> _Dataset_:
------------------------------------------------
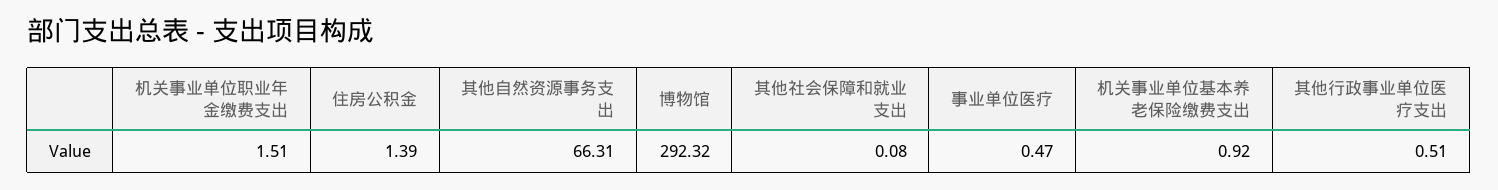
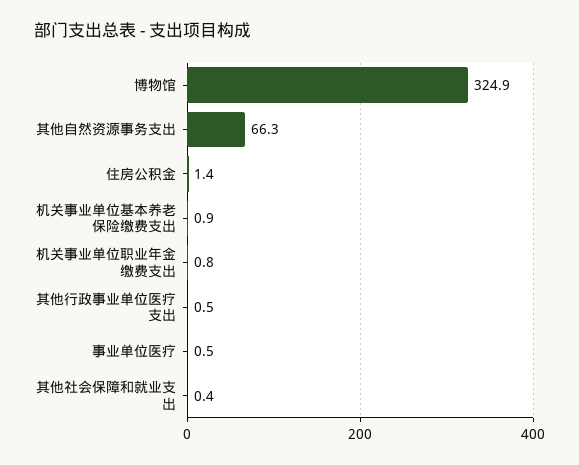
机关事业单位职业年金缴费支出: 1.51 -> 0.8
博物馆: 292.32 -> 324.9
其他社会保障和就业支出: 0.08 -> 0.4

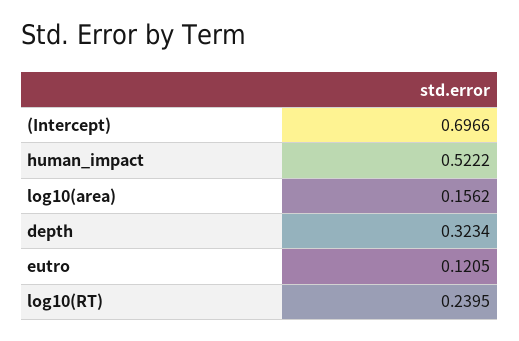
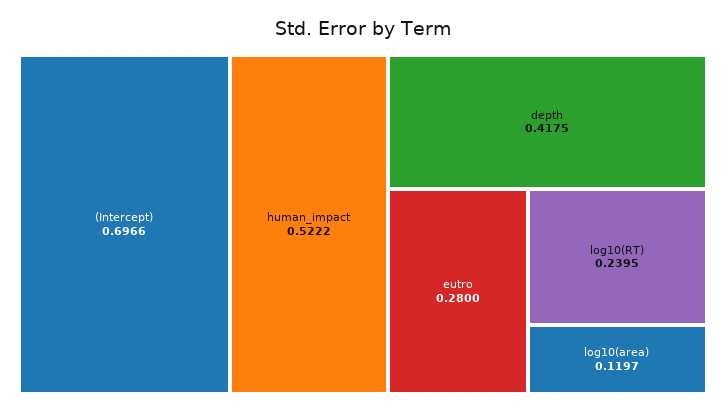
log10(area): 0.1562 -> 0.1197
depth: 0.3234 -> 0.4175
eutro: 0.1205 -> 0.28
------------------------------------------------
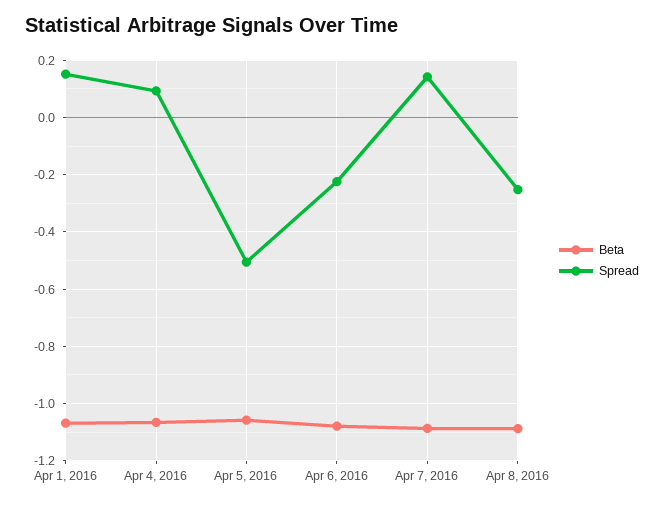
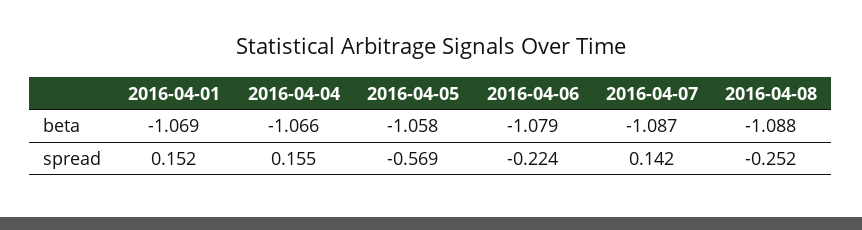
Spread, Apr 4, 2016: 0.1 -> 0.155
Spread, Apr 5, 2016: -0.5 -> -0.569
------------------------------------------------
> _Work instructions_: Of all the entries above, retype exactly the lines from the line with "log10(area): 0.1562 -> 0.1197" to the line with "eutro: 0.1205 -> 0.28", both included, and no others.

> _Exercise result_:
log10(area): 0.1562 -> 0.1197
depth: 0.3234 -> 0.4175
eutro: 0.1205 -> 0.28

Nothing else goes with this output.